U.S. Intellectual History Blog

Ghost Dancers Past and Present

Having consulted the assigned materials, my students in the second half of the US History survey have no trouble supplying the basic information about the Ghost Dance. Introduced by a Paiute holy man named Wovoka and performed by groups of western plains Indians, the Ghost Dance was “a ritual,” “a ceremony,” “a belief,” “a superstitious behavior.” The dead warriors would come back, the game would return, the whites would be buried underground, and all that was lost would be restored. Some of the dancers wore “sacred garments,” “decorated with special symbols.” Some believed that when performing the ritual, bullets would not penetrate these garments.

Students go on being students. Most report dutifully and await for the next instruction. The Ghost Dance doesn’t seem to knock them in the head the way it does me. Of all the horrors that populate US History since 1865, few seem to me as unrelentingly sad. If one was ever tempted to see religious belief as an escape from reality, borne of the sheer desperation that comes from looking extinction in the face, what better evidence than the Ghost Dance might one find?

Therefore, it’s hard for me to check the Ghost Dance off the items-to-cover list and leave it at that. I don’t want to leave the ghost dancers in the pathetic place that history seems to assign them. I don’t think my reaction is all that unusual. Let’s not depict certain classes of folk as victims all the time, it’s sometimes argued; let’s point out instances of defiance, of collective and individual agency. The losers of history aren’t always losers. Sometimes they defy power. Sometimes they fight back just as nobly as the winners do.

In the case of the Ghost Dance, I’d like to try a different tack. I don’t want to think in terms of oppressors and victims, of winners and losers, but more generally of human beings and the kinds of things they do. The western Indians had tried everything. They tried resisting, and they tried assimilating. They tried signing treaties, and they tried giving up and asking for protection. If the Ghost Dance is where a people arrive when they’ve tried everything and nothing worked, they haven’t for a moment stopped being human. The Ghost Dance is the kind of thing human beings do.

And what kind of thing is that? It’s a ritual, a repeated act of patterned behavior, manifested and justified by a set of ideas. As such, it’s a form of expressive culture and not different in kind from many other forms of expressive culture. Expressive culture can be a way to process the most difficult and painful of contradictions. You are not who you thought you were. What you trusted has proven untrustworthy. Expressive culture creates space where incommensurable truths can stand side by side, where the logic of dreams is accommodated, and the living and the dead can converse. At this level of abstraction, the distinction between escaping reality and accepting reality begins to blur, along with the distinction between the winners and losers.

Now I can see the Ghost Dance as something not so singular in its time. Buffalo Bill’s Wild West Show, for instance, was also a piece of expressive culture, a ritual behavior, a choreography played out again and again. It, too, was built on a set of beliefs and involved the wearing of costumes and the inculcation of performers and audiences in a shared fantasy or dream.

**Information supplied**
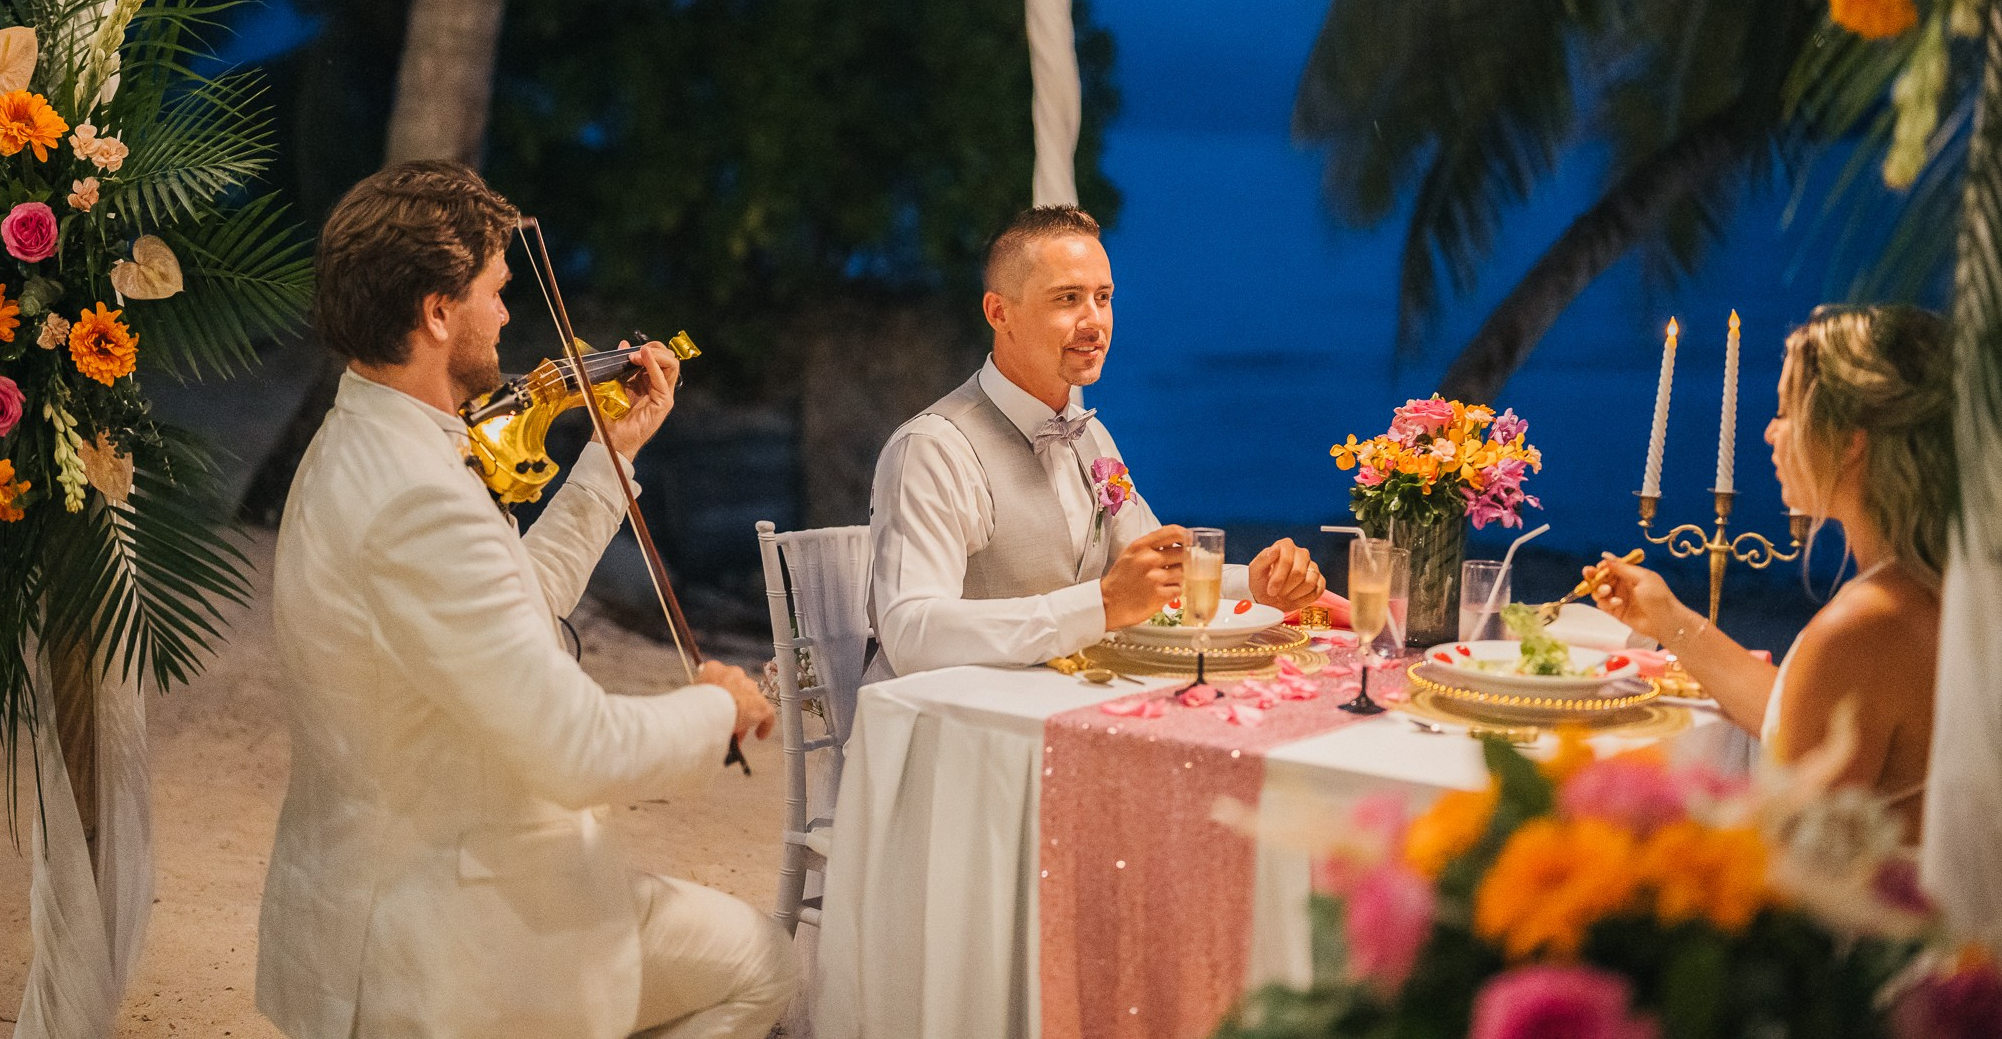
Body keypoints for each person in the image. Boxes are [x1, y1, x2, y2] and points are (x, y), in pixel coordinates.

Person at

**Exercises**
1/ Which things does the Ghost Dance post say the western Indians tried?
2/ Rewrite the part of the Ghost Dance post starting with "And what kind" and going on through "winners and losers.", putting "rite" in place of "ritual".

**Responses per task**
1/
- resisting
- assimilating
- signing treaties
- giving up and asking for protection

2/
And what kind of thing is that? It’s a rite, a repeated act of patterned behavior, manifested and justified by a set of ideas. As such, it’s a form of expressive culture and not different in kind from many other forms of expressive culture. Expressive culture can be a way to process the most difficult and painful of contradictions. You are not who you thought you were. What you trusted has proven untrustworthy. Expressive culture creates space where incommensurable truths can stand side by side, where the logic of dreams is accommodated, and the living and the dead can converse. At this level of abstraction, the distinction between escaping reality and accepting reality begins to blur, along with the distinction between the winners and losers.